Rebalance redistributes data and indexes among available nodes.
When one or more nodes have been brought into a cluster (either by adding or joining), or have been taken out of a cluster (either through Removal or Failover), rebalance redistributes data and indexes among available nodes. The cluster map is correspondingly updated and distributed to clients. The process occurs while the cluster continues to service requests for data.
On rebalance, vBuckets are redistributed evenly among currently available Data Service nodes. After rebalance, operations are directed to active vBuckets in their updated locations. Rebalance does not interrupt applications' data-access. vBucket data-transfer occurs sequentially: therefore, if rebalance stops for any reason, it can be restarted from the point at which it was stopped.
Note the special case provided by Swap Rebalance, where the number of nodes coming into the cluster is equal to the number of nodes leaving the cluster, ensuring that data is only moved between these nodes.
If nodes have been removed such that the desired number of replicas can no longer be supported, rebalance provides as many replicas as possible. For example, if four Data Service nodes previously supported one bucket with three replicas, and the Data Service node-count is reduced to three, rebalance provides two replicas only. If and when the missing Data Service node is restored or replaced, rebalance will provide three replicas again.
See Intra-Cluster Replication, for information on how data is distributed across nodes.
vBuckets are moved in stages. The stages — which differ, depending on whether the vBucket is an active or a replica vBucket — are described below.
The stages through which rebalance moves a replica vBucket are shown by the following illustration.
The move has two principal phases. Phase 1 is Backfill. Phase 2 is Book-keeping.
Phase 1, Backfill, itself consists of two phases. The first comprises the movement of the replica vBucket data from its node of origin to the memory of the destination node. The second comprises the writing of the replica vBucket data from the memory to the disk of the destination node. The time required for this second phase, which only applies to Couchbase Buckets, is termed Persistence Time. The time required for the entire Backfill process, including Persistence Time, is termed Backfill Time.

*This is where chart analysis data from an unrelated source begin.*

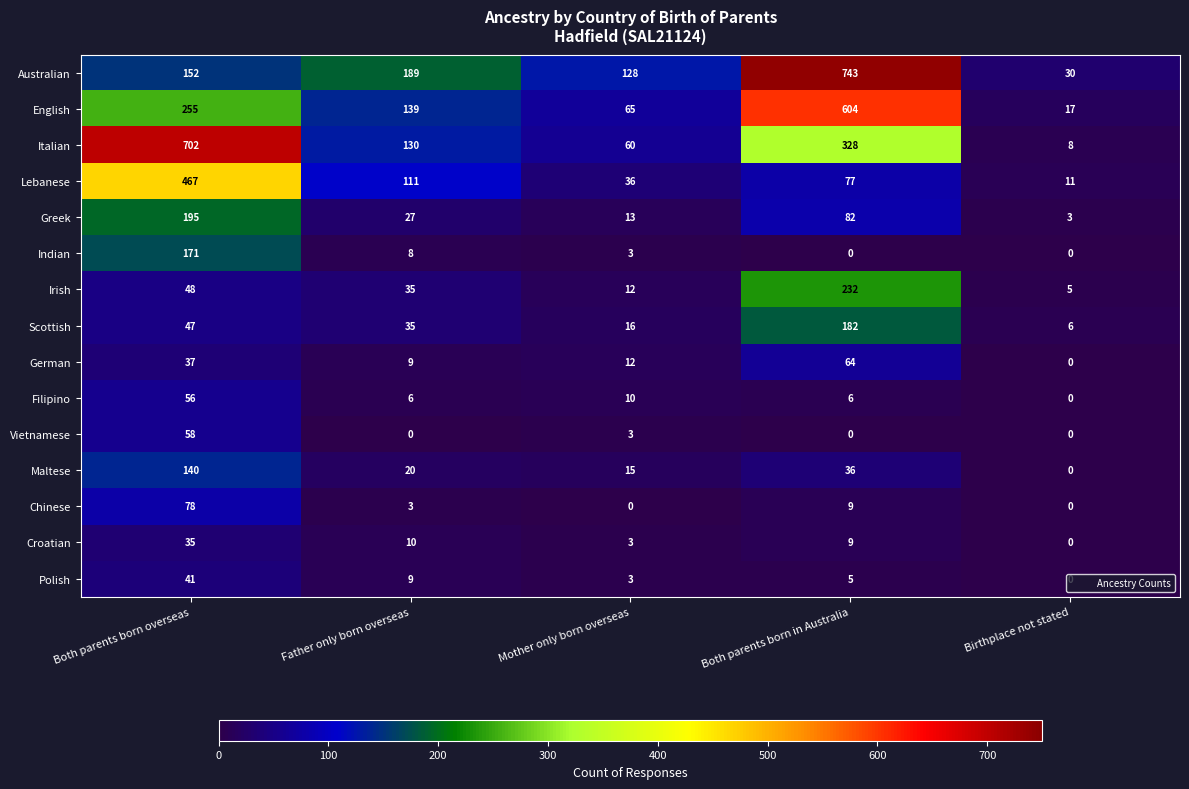

What is the difference between the highest and lowest values at Birthplace not stated?

30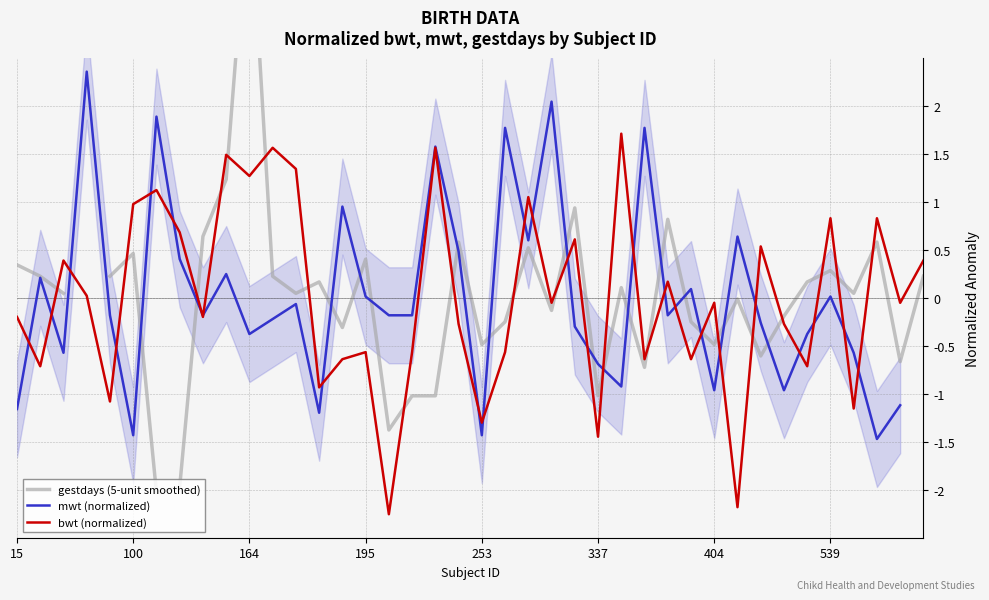

True or false: bwt (normalized) has a value of 1.7 at 100.

False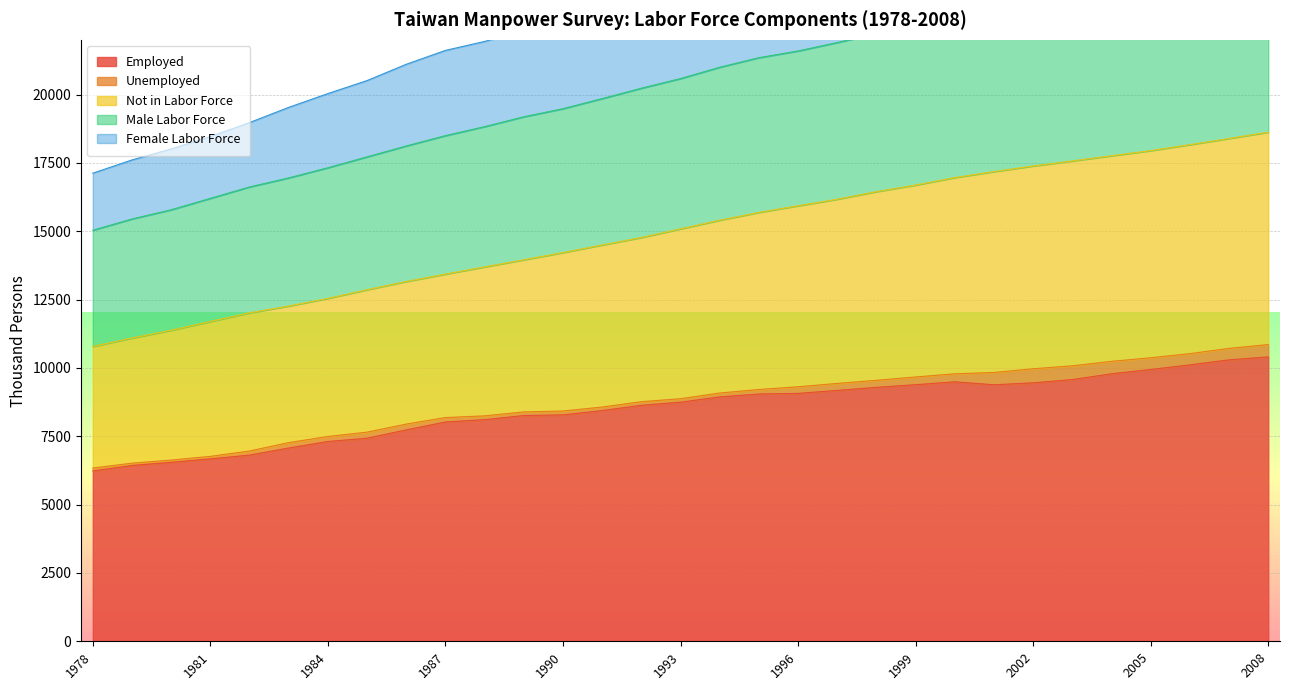

The Employed series shows 4008 at 2005. True or false?

False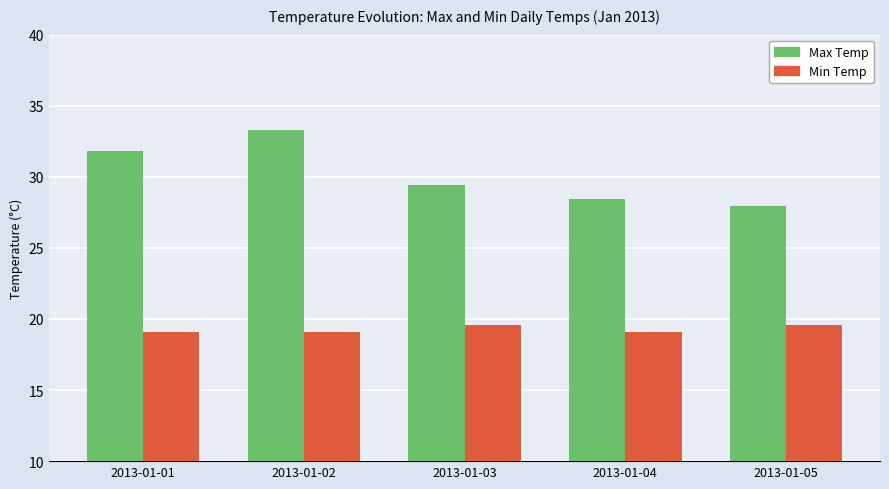

The Max Temp series shows 31.9 at 2013-01-01. True or false?

True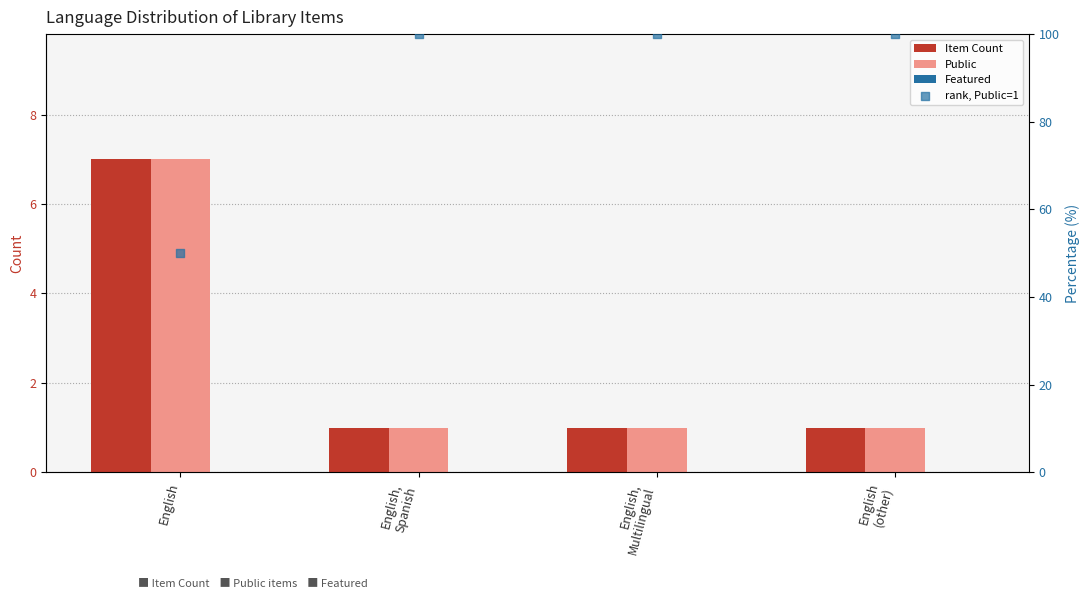

At which category is the sum across all series the highest?

English,
Spanish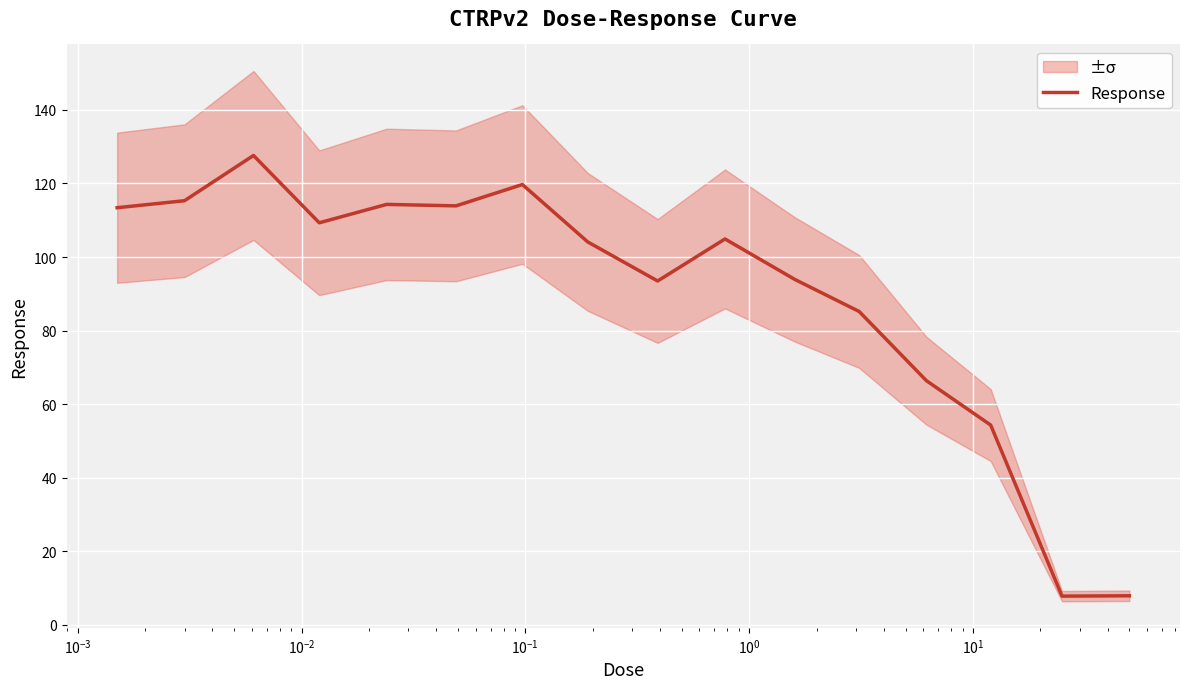

What is the label of the 14th point from the right?

$\mathdefault{10^{-3}}$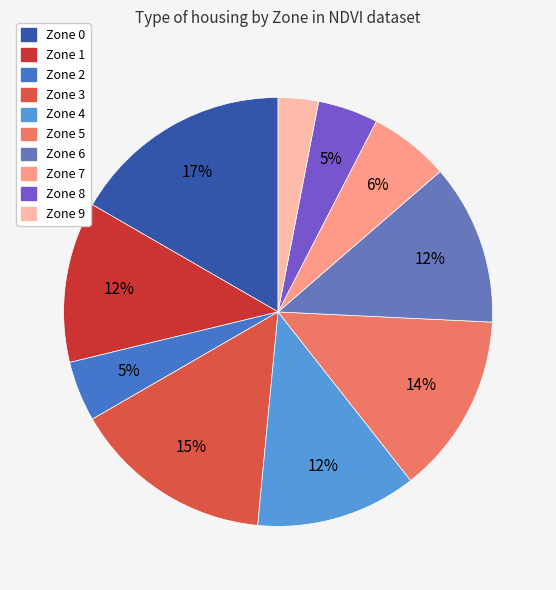

Is it true that Zone 5 is 5% of the pie?

False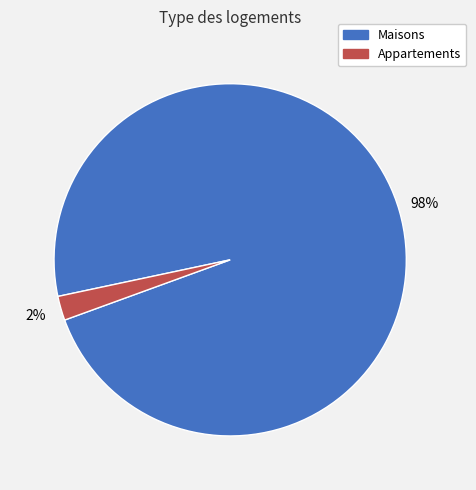

Is there any slice that represents more than half of the pie?

Yes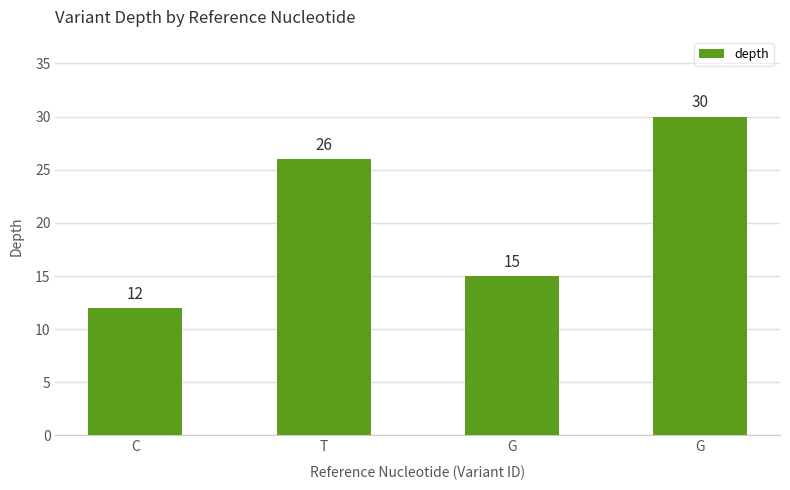

What is the average value?

21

Phase 2, Book-keeping, comprises various ancillary tasks required for move-completion. This includes additional Persistence Time, which is required as part of Book-keeping for a vBucket move.
The total time required for the move is calculated by adding Backfill Time to the time required for Phase 2, Book-keeping; and is termed Move Time.
The stages in which rebalance moves an active vBucket are shown by the following illustration.
The move has four principal phases. Phase 1, Backfill, and Phase 2, Book-keeping, are identical to those required for replica vBuckets.
Phase 3, Active Takeover, comprises the operations required to establish the relocated vBucket as the new active copy. The time required for Phase 3 is termed Takeover Time.
Phase 4, Book-keeping, comprises a final set of ancillary tasks, required for move-completion, including persistence.
The total time for the move is termed Move Time.
Rebalance affects different services differently. The effects on services other than the Data Service are described below.
The Index Service maintains a cluster-wide set of index definitions and metadata, which allows the redistribution of indexes and index replicas from removed nodes to nodes that continue as part of the cluster. Indexes that reside on non-removed nodes are unaffected by rebalance.
The rebalance process takes account of nodes' CPU and RAM utilization, and achieves the best resource-balance possible. Note that rebalance does not move indexes or replicas: instead, it rebuilds them in their new locations, using the latest data from the Data Service. If more index replicas exist than can be handled by the number of existing nodes, replicas are dropped: the numbers are automatically made up subsequently, if additional Index Service nodes are added to the cluster.
During rebalance, no index node is removed until index-building has completed on alternative nodes. This ensures uninterrupted access to indexes.
The Search Service automatically partitions its indexes across all Search nodes in the cluster, ensuring that during rebalance, the distribution across all nodes is balanced.
The addition or removal of Query Service nodes during rebalance is immediately effective: an added node is immediately available to serve queries; while a removed node is immediately unavailable, such that ongoing queries are interrupted, requiring the handling of errors or timeouts at application-level.
When an Eventing Service node has been added or removed, rebalance causes vBucket processing ownership to be redistributed among available Eventing Service nodes. After rebalance, the service continues to process mutations: checkpoint information ensures that no mutations are lost.
The Analytics Service uses shadow data, which is a single copy of a subset of the data maintained by the Data Service. The shadow data is not replicated; however, its single copy is partitioned across all cluster nodes that run the Analytics Service. If an Analytics node is permanently removed or replaced, all shadow data must be rebuilt, if and when the Analytics Service is restarted.
If no Analytics Service node has been removed or replaced, shadow data is not affected by rebalance. In consequence of rebalance, the Analytics Service receives an updated cluster map, and continues to work with the modified vBucket-topology.
Rebalance failures can optionally be responded to automatically, with up to 3 retries. The number of seconds required to elapse between retries can also be configured. For information on configuration options, see General Settings. For information on failure-notifications, and options for cancelling rebalance-retries, see Automated Rebalance Failure Handling.